Okay. Okay. So in general, I do auto because our backlog numbers are based on the auto. So in general, if you look at a cycle of an auto win somewhere between 7 to 10 years. So what we will see upfront is that probably on an overall -- let's say, a deal bring us $1 million. I'm making this up, okay? [indiscernible] obviously, it's a lot bigger than that. But let's just start with $1 million. So I would say the 10% upfront probably is something that we should expect and could expect on development fees. And then probably there are some professional services revenue. So I will put it again in the range of 5% to 10%. Now the bulk of the production will come a year normally 4, 5, 6, 7, 8. However, we see that compressing because of all the -- because we're going electrified, right, the electrification, the electric vehicle market turns the product cycle a lot faster and particularly with the Chinese.
The Chinese is telling it around a cycle of 3 to 5 years instead of 7 to 10. So -- and everybody else will probably have to keep up and whether they will get to 3 or 5 years, who knows. But it will shorten the 7 to 10 years. So we get a little bit of upfront, which is always nice. And then we get some professional services, and then we will get the production royalty.
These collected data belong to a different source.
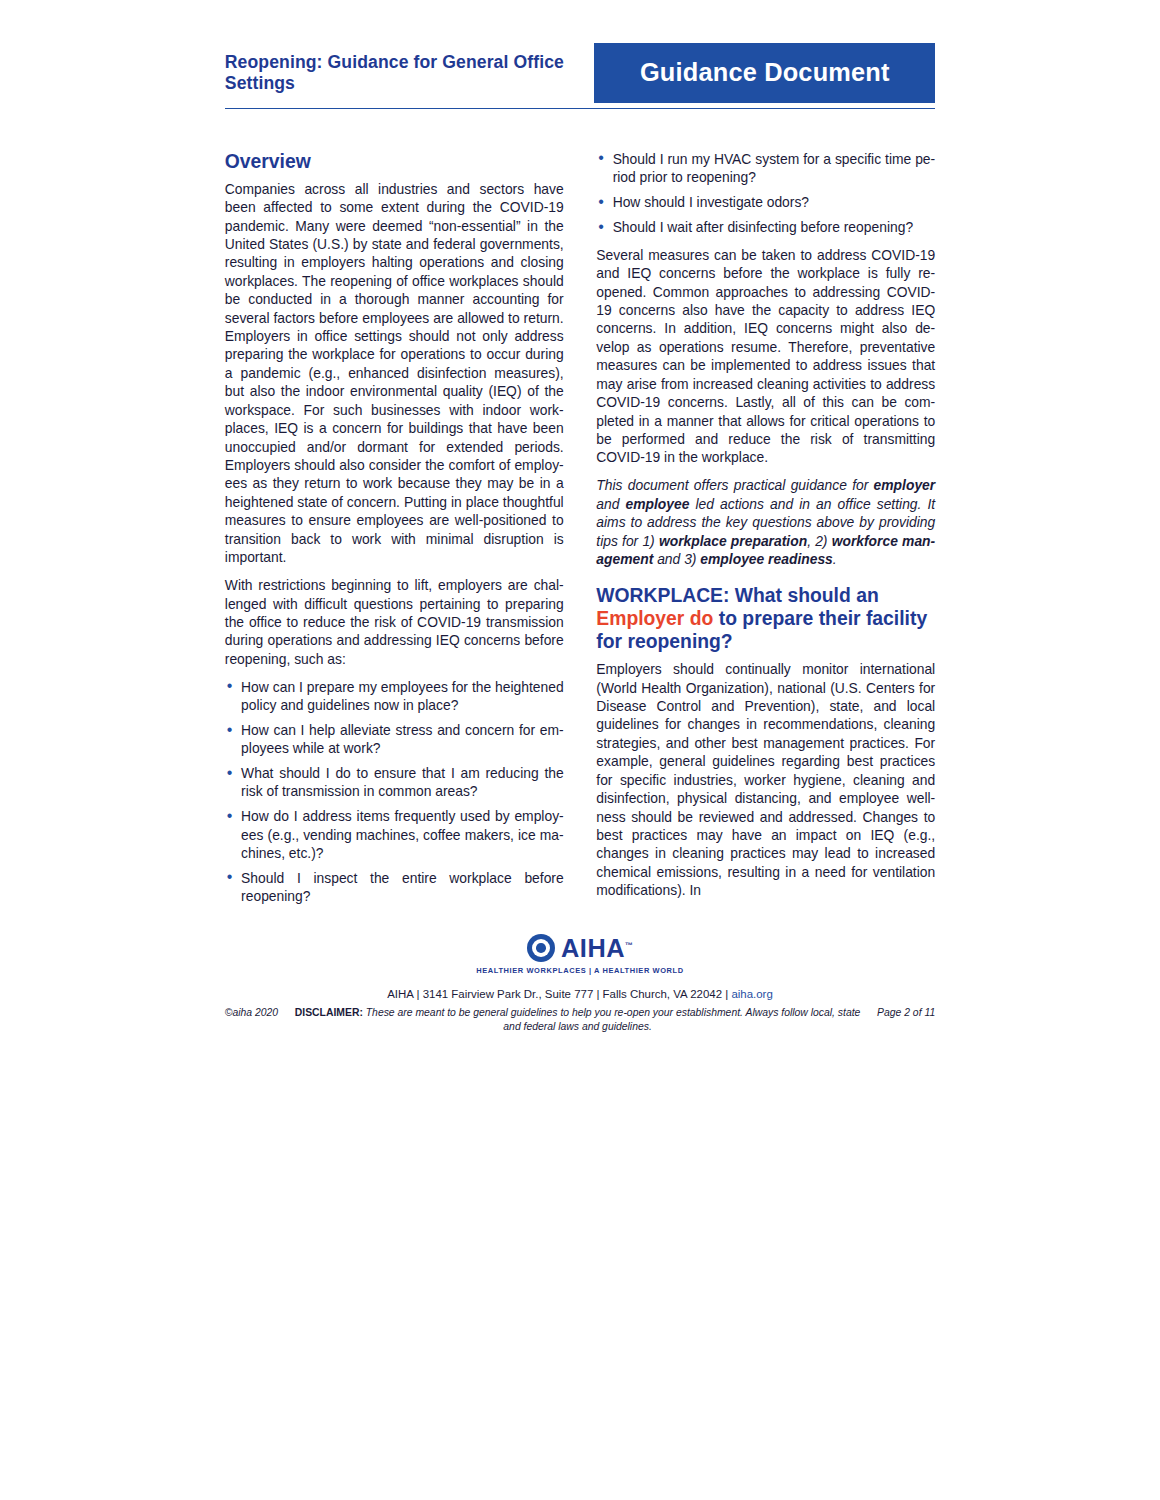Reopening: Guidance for General Office Settings
Guidance Document
Overview
Companies across all industries and sectors have been affected to some extent during the COVID-19 pandemic. Many were deemed “non-essential” in the United States (U.S.) by state and federal governments, resulting in employers halting operations and closing workplaces. The reopening of office workplaces should be conducted in a thorough manner accounting for several factors before employees are allowed to return. Employers in office settings should not only address preparing the workplace for operations to occur during a pandemic (e.g., enhanced disinfection measures), but also the indoor environmental quality (IEQ) of the workspace. For such businesses with indoor workplaces, IEQ is a concern for buildings that have been unoccupied and/or dormant for extended periods. Employers should also consider the comfort of employees as they return to work because they may be in a heightened state of concern. Putting in place thoughtful measures to ensure employees are well-positioned to transition back to work with minimal disruption is important.
With restrictions beginning to lift, employers are challenged with difficult questions pertaining to preparing the office to reduce the risk of COVID-19 transmission during operations and addressing IEQ concerns before reopening, such as:
How can I prepare my employees for the heightened policy and guidelines now in place?
How can I help alleviate stress and concern for employees while at work?
What should I do to ensure that I am reducing the risk of transmission in common areas?
How do I address items frequently used by employees (e.g., vending machines, coffee makers, ice machines, etc.)?
Should I inspect the entire workplace before reopening?
Should I run my HVAC system for a specific time period prior to reopening?
How should I investigate odors?
Should I wait after disinfecting before reopening?
Several measures can be taken to address COVID-19 and IEQ concerns before the workplace is fully reopened. Common approaches to addressing COVID-19 concerns also have the capacity to address IEQ concerns. In addition, IEQ concerns might also develop as operations resume. Therefore, preventative measures can be implemented to address issues that may arise from increased cleaning activities to address COVID-19 concerns. Lastly, all of this can be completed in a manner that allows for critical operations to be performed and reduce the risk of transmitting COVID-19 in the workplace.
This document offers practical guidance for employer and employee led actions and in an office setting. It aims to address the key questions above by providing tips for 1) workplace preparation, 2) workforce management and 3) employee readiness.
WORKPLACE: What should an Employer do to prepare their facility for reopening?
Employers should continually monitor international (World Health Organization), national (U.S. Centers for Disease Control and Prevention), state, and local guidelines for changes in recommendations, cleaning strategies, and other best management practices. For example, general guidelines regarding best practices for specific industries, worker hygiene, cleaning and disinfection, physical distancing, and employee wellness should be reviewed and addressed. Changes to best practices may have an impact on IEQ (e.g., changes in cleaning practices may lead to increased chemical emissions, resulting in a need for ventilation modifications). In
AIHA™
HEALTHIER WORKPLACES | A HEALTHIER WORLD
AIHA | 3141 Fairview Park Dr., Suite 777 | Falls Church, VA 22042 | aiha.org
©aiha 2020
DISCLAIMER: These are meant to be general guidelines to help you re-open your establishment. Always follow local, state and federal laws and guidelines.
Page 2 of 11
Excellent. Now I was also wondering, you have a very solid offering in terms of IVY. And today, you mentioned the hybrid approach that is in cloud and on device, which is a vehicle which is, I think, very novelty, very novel, because you don't want the OEM to be finalized for success where the success means more data. And if the whole objective is to put the data into the cloud, you, that is, BlackBerry or the OEM purely like a resell around AWS. So I like that strategy big time. But I was wondering if you, that is, if there's a customer who is like Volkswagen, which is already standardized on OEM. Are there any plans you may have to make migration or at least experimentation with IVY, like just a mouse-click away, do we have anything like that in plans? And that's all for me.
Yes. That's a good question. I don't want to turn this into an announcement, but let me just say that it is logical. It will be -- maybe put it differently. It will be illogical for BlackBerry not to take advantage of all the assets. And there is a good reason why both IVY and QNX is in the same IoT group.
I would now like to turn the call back over to John Chen, Executive Chair and CEO of BlackBerry for closing remarks.
Thank you. Thank you, operator. Before we conclude today's call, I'd like to remind everyone about our upcoming BlackBerry Security Summit on October 27, in that particular assess the FSC keynote addresses with BlackBerry executives, customer-led case studies, interactive talk on cybersecurity innovation and a practice from BlackBerry Research and Intelligence team and more, all virtual and all on demand. Investors could register for the event on the Investor page of our blackberry.com website. And I want to thank you all for joining our call. I'm sorry there's always late in the East Coast. And I truly appreciate it. Thank you, and see you all next time.
This concludes today's call. Thank you for your participation. You may now disconnect.